Don’t look now, but there’s a bunch of presidential primaries today. Voters in Connecticut, Delaware, New York, Pennsylvania, and Rhode Island are heading to the polls. Turnout...is expected to be light.
And that’s fine. The civic duty of voting is more useless inconvenience than anything else when the outcome of an election is predetermined. And all the ballot booth surprises in this election are on hold until November. But even then, there will be huge swaths of the electorate that will have every reason to feel disenfranchised. Because of our stupid, stupid system of using the Electoral College to choose our president, only a handful of states will be in play this fall. Individual voters in Alabama, Alaska, Arkansas, California, Connecticut, Delaware, the District of Columbia, Hawaii, Idaho, Illinois, Kansas, Kentucky, Louisiana, Maine, Maryland, Massachusetts, Minnesota, Mississippi, Nebraska, New Hampshire, New Jersey, New Mexico, New York, North Dakota, Oklahoma, Oregon, Rhode Island, South Carolina, South Dakota, Tennessee, Texas, Utah, Vermont, Washington, West Virginia, Wisconsin, and Wyoming can be reasonably to absolutely sure which way their state is going to go in November. That’s well over half the electorate not in play.

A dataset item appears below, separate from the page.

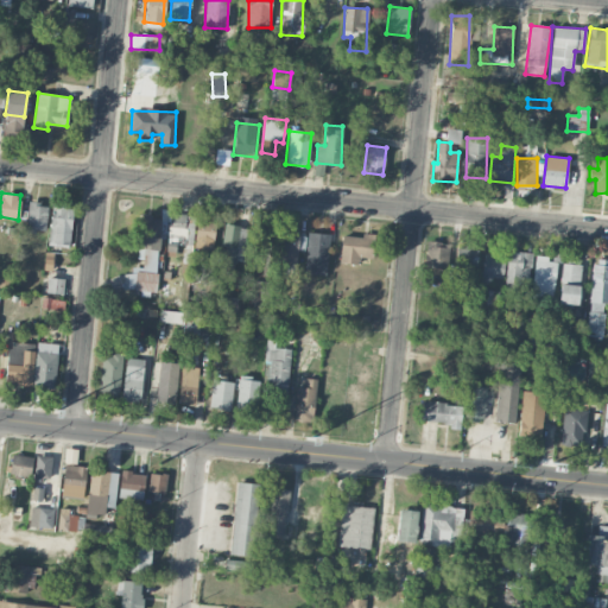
[(26,229),(48,230),(49,204),(29,203),(26,229)]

The result of this is that issues that matter to many of these voters will not be addressed by the candidates. The candidates will not be spending much time or money in these states (except for fundraisers; candidates from both parties love to come to New York for fundraisers, and not much else), rightfully focusing their strategies on the swing states. In addition, because electoral votes are parsed out to the states based on the amount of representation in Congress each state has, smaller states’ electors represent a smaller slice of the population than electors from states with large populations, skewing the power of their votes. This is not democracy.
I have lived in New York City for the past thirteen years. This will be my fourth presidential election in the state, and it will be the fourth in which I could stay home and not affect the outcome at all. I moved here from Ohio, the swingiest of swing states. Anyone who stays home on election day in that state is determined not to participate in our national politics. I want my vote to matter again like it did when I lived in Ohio.

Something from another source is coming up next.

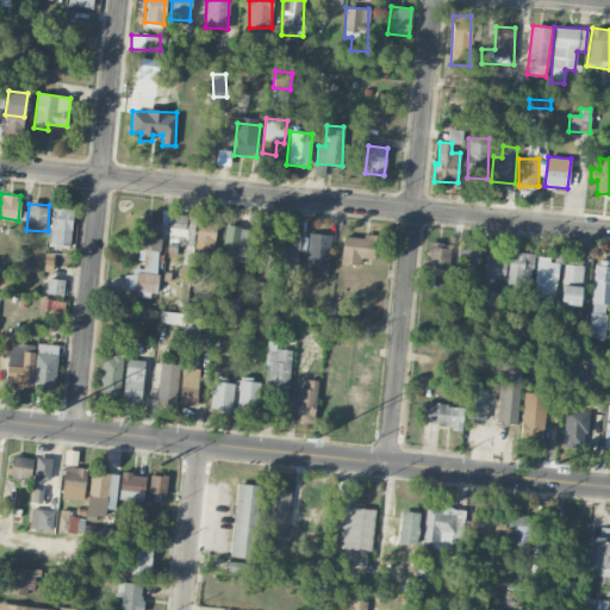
[(70,247),(72,207),(51,207),(50,246),(70,247)]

It’s an absolute farce that the President of the United States is not chosen based on popular vote. The farce becomes even more outrageous when one considers it is possible for a candidate to win only twenty-two percent of the popular vote, yet win the Electoral College. This is real.

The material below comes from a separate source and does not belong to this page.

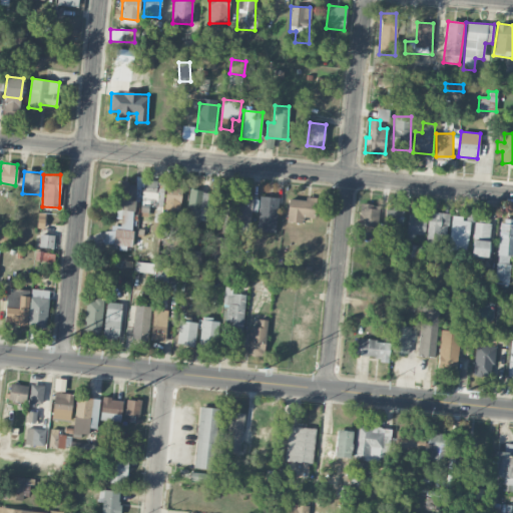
[(163,180),(143,179),(141,203),(156,204),(157,190),(163,191),(163,180)]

Elections are not a complicated set of concepts. Whoever has the most votes wins. Only politicians could fuck up something so simple. Doing away with the Electoral College would force candidates to consider the wants and needs of the entire electorate, not just those in swing states. The winning candidate will probably still prevail by millions of votes, meaning an individual could stay home and not affect the outcome. But the crucial difference is that all of the voters in the entire country will be residing in a place where the outcome of the election is unknown. This increased uncertainty increases the incentive to vote. And never again will there be a winner of the presidential election that did not actually win the election. That is democracy.